- _THE TASK_
Everything from the line containing "left front paw: (602, 436)" through the last line of the data below should be given again exactly, both end lines included and nothing more.

###

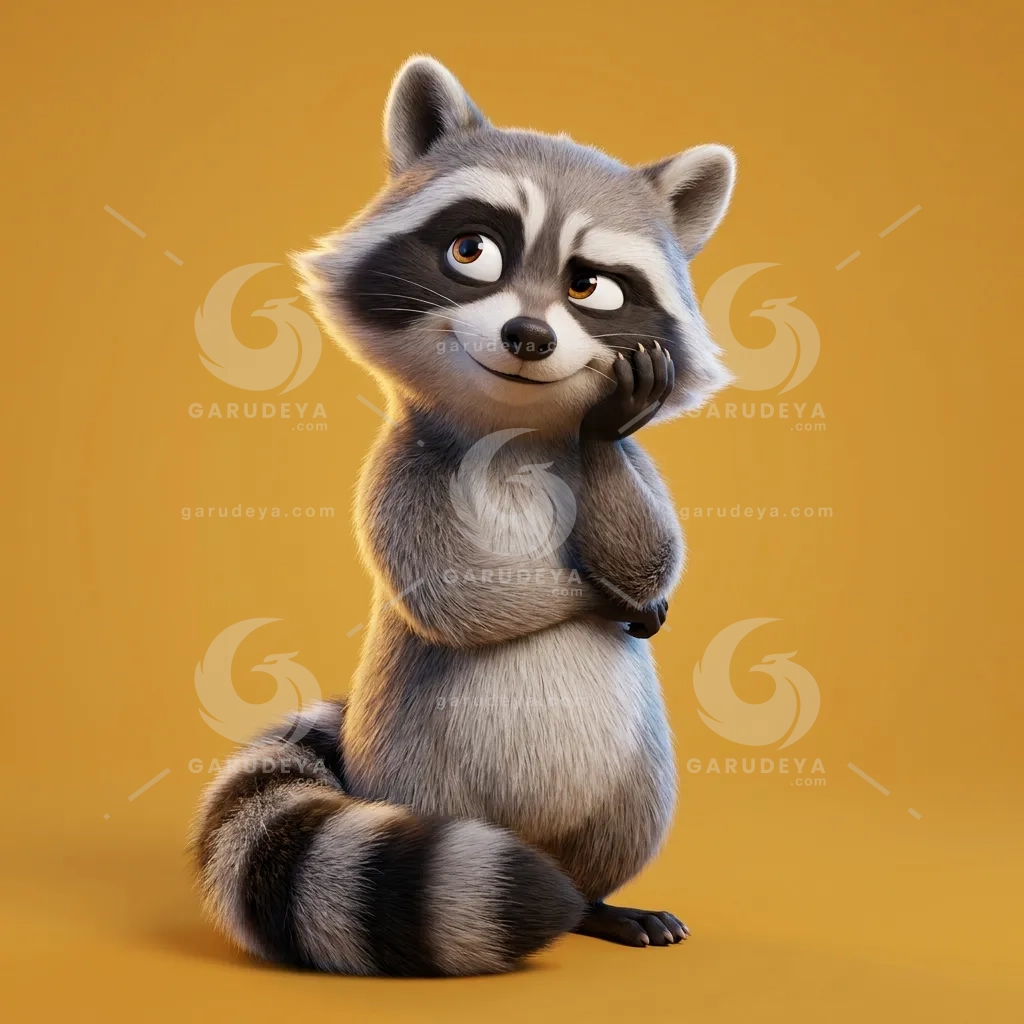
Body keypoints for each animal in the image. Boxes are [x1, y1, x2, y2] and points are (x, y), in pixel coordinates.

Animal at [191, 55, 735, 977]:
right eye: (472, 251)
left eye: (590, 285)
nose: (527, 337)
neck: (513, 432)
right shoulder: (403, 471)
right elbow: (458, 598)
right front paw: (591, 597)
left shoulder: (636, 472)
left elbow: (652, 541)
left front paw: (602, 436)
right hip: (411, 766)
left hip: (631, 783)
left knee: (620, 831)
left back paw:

###

- _YOUR SOLUTION_
left front paw: (602, 436)
right hip: (411, 766)
left hip: (631, 783)
left knee: (620, 831)
left back paw:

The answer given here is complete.